If you access the frequencies this way, the search will not be case sensitive, and words that are not found will have a frequency of 0.

The second way is to use the count() method.

In [34]:
monty.words.count('ekki')

3

In [35]:
# You can specify whether or not the search should be case-sensitive (default is False).

monty.words.count('ekki', case_sensitive=True)

2

In [36]:
# Each of these methods can also be used with noun phrases.

text.noun_phrases.count('python')

1

### Parsing

Use the parse() method to parse the text.

In [37]:
# By default, TextBlob uses pattern’s parser

b = TextBlob(text="And now for something completely different.")

print(b.parse())

And/CC/O/O now/RB/B-ADVP/O for/IN/B-PP/B-PNP something/NN/B-NP/I-PNP completely/RB/B-ADJP/O different/JJ/I-ADJP/O ././O/O


### TextBlobs Are Like Python Strings!

You can use Python’s substring syntax.

In [38]:
text = TextBlob(text="Python is a high-level, general-purpose programming language.")

In [39]:
text[0:22]

TextBlob("Python is a high-level")

In [40]:
text.find(sub="Python")

0

In [41]:
text.upper()

TextBlob("PYTHON IS A HIGH-LEVEL, GENERAL-PURPOSE PROGRAMMING LANGUAGE.")

In [42]:
text.lower()

TextBlob("python is a high-level, general-purpose programming language.")

In [43]:
apple_blob = TextBlob(text='apples')

banana_blob = TextBlob(text='bananas')

In [44]:
apple_blob < banana_blob

True

In [45]:
apple_blob == 'apples'

True

In [46]:
# You can concatenate and interpolate TextBlobs and strings.

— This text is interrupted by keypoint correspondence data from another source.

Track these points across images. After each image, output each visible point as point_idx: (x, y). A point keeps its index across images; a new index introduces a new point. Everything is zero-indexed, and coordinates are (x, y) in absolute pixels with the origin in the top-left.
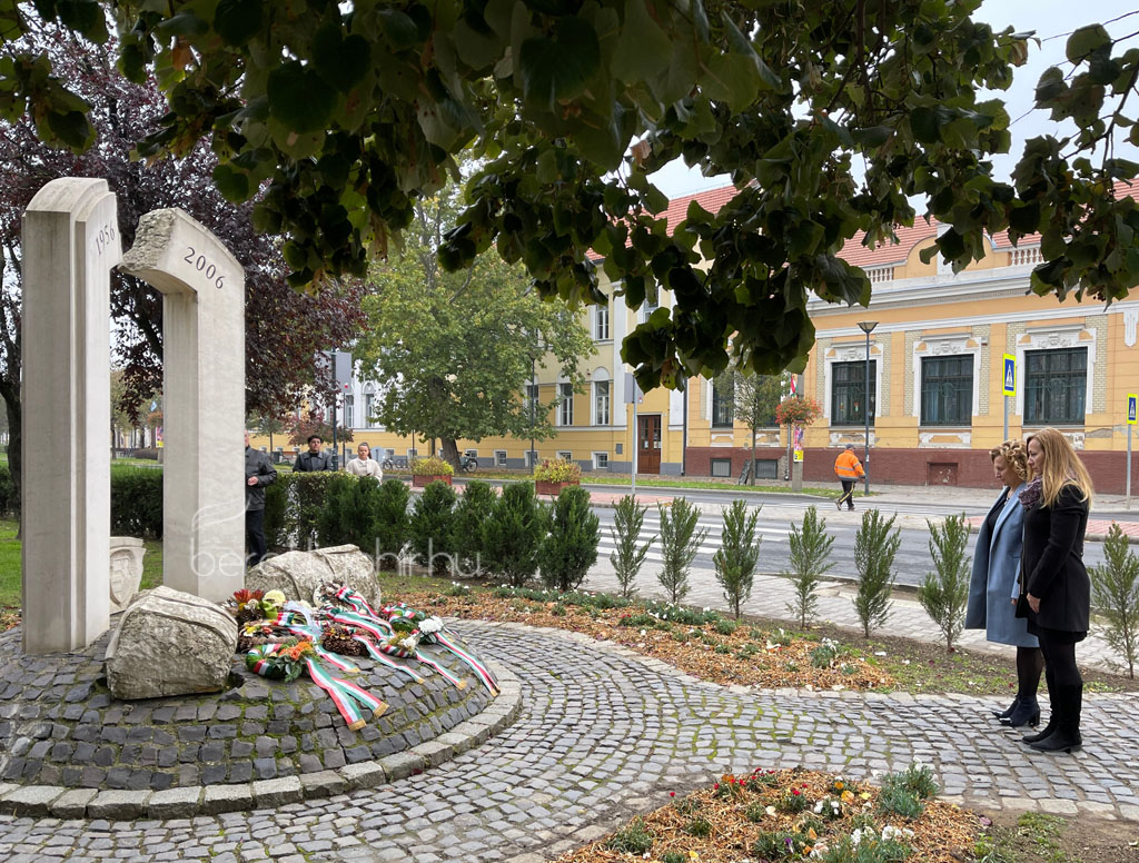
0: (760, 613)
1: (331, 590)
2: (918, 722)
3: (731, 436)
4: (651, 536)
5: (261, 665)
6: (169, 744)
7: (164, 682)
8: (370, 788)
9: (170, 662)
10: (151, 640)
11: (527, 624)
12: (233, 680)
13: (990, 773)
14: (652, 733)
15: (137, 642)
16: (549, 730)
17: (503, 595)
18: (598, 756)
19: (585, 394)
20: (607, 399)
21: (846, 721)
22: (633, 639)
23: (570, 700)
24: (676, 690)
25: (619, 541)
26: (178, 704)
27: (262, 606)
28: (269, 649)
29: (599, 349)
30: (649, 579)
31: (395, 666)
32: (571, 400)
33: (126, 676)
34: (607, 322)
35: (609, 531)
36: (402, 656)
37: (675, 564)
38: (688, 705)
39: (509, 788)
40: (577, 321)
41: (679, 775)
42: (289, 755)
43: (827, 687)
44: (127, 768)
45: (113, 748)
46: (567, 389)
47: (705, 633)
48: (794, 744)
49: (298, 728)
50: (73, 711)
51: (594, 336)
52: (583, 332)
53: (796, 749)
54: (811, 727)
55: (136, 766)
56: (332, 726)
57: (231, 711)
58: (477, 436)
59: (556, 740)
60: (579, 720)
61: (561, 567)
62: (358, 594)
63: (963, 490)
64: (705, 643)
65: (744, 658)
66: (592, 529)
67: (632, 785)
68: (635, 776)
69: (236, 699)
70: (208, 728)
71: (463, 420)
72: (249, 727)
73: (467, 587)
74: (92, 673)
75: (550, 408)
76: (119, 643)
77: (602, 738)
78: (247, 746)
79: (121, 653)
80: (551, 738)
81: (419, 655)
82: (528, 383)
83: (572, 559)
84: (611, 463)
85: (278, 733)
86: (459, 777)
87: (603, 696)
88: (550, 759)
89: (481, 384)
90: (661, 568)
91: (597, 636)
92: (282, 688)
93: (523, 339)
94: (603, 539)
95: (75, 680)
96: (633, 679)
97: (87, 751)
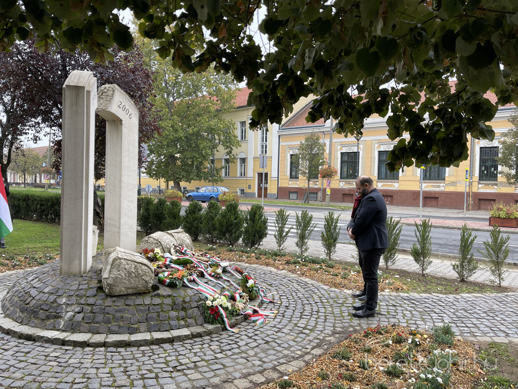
0: (337, 259)
1: (178, 248)
2: (427, 305)
3: (298, 182)
4: (290, 226)
5: (166, 281)
6: (134, 315)
7: (128, 288)
8: (217, 333)
9: (131, 280)
10: (124, 270)
11: (246, 263)
12: (155, 288)
13: (467, 327)
14: (322, 310)
15: (119, 271)
16: (279, 309)
17: (231, 251)
18: (305, 320)
19: (234, 163)
20: (245, 166)
21: (398, 305)
22: (295, 270)
23: (281, 296)
24: (323, 292)
25: (277, 228)
26: (134, 297)
27: (155, 255)
28: (166, 274)
29: (242, 144)
30: (291, 244)
31: (215, 281)
32: (229, 166)
33: (114, 285)
34: (245, 133)
35: (274, 225)
36: (217, 277)
37: (302, 238)
38: (331, 298)
39: (275, 333)
40: (233, 132)
41: (341, 328)
42: (183, 319)
43: (384, 291)
44: (118, 325)
45: (111, 316)
46: (227, 161)
47: (324, 267)
48: (382, 314)
49: (185, 308)
50: (91, 301)
51: (239, 139)
52: (236, 137)
53: (384, 316)
54: (385, 307)
55: (121, 324)
56: (198, 307)
57: (157, 301)
58: (189, 181)
59: (284, 313)
60: (289, 304)
61: (252, 238)
62: (188, 250)
63: (395, 207)
64: (325, 271)
65: (345, 278)
66: (265, 222)
67: (324, 332)
68: (324, 328)
69: (158, 295)
70: (149, 308)
71: (183, 173)
72: (166, 308)
73: (215, 247)
74: (94, 284)
75: (221, 169)
76: (111, 271)
77: (303, 312)
78: (167, 316)
79: (112, 276)
80: (282, 312)
81: (223, 277)
82: (211, 158)
83: (257, 235)
84: (246, 193)
85: (177, 310)
86: (252, 328)
87: (294, 294)
88: (285, 321)
89: (191, 158)
90: (296, 240)
91: (278, 268)
92: (176, 291)
93: (209, 139)
94: (269, 228)
95: (88, 287)
96: (303, 287)
97: (100, 318)
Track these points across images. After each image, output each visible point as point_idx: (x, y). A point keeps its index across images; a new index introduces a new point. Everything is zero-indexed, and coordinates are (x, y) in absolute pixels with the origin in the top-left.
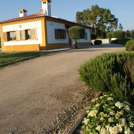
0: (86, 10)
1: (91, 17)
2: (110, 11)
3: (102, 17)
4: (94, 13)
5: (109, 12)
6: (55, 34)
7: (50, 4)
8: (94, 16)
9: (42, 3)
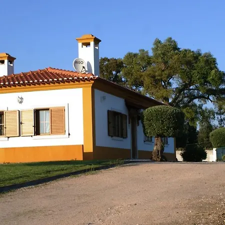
0: (135, 55)
1: (154, 77)
2: (214, 61)
3: (190, 78)
4: (163, 67)
5: (210, 62)
6: (109, 123)
7: (97, 48)
8: (164, 77)
9: (80, 44)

apple_blob + ' and ' + banana_blob

TextBlob("apples and bananas")

In [47]:
"{0} and {1}".format(apple_blob, banana_blob)

'apples and bananas'

### n-grams

The TextBlob.ngrams() method returns a list of tuples of n successive words.

In [48]:
blob = TextBlob(text="Now is better than never.")

blob.ngrams(n=3)

[WordList(['Now', 'is', 'better']),
 WordList(['is', 'better', 'than']),
 WordList(['better', 'than', 'never'])]

### Get Start and End Indices of Sentences

Use sentence.start and sentence.end to get the indices where a sentence starts and ends within a TextBlob.

In [49]:
for s in text3.sentences:
    print(s)
    print("---- Starts at index {}, Ends at index {}".format(s.start, s.end))

Beautiful is better than ugly.
---- Starts at index 0, Ends at index 30
Explicit is better than implicit.
---- Starts at index 56, Ends at index 89
Simple is better than complex.
---- Starts at index 115, Ends at index 145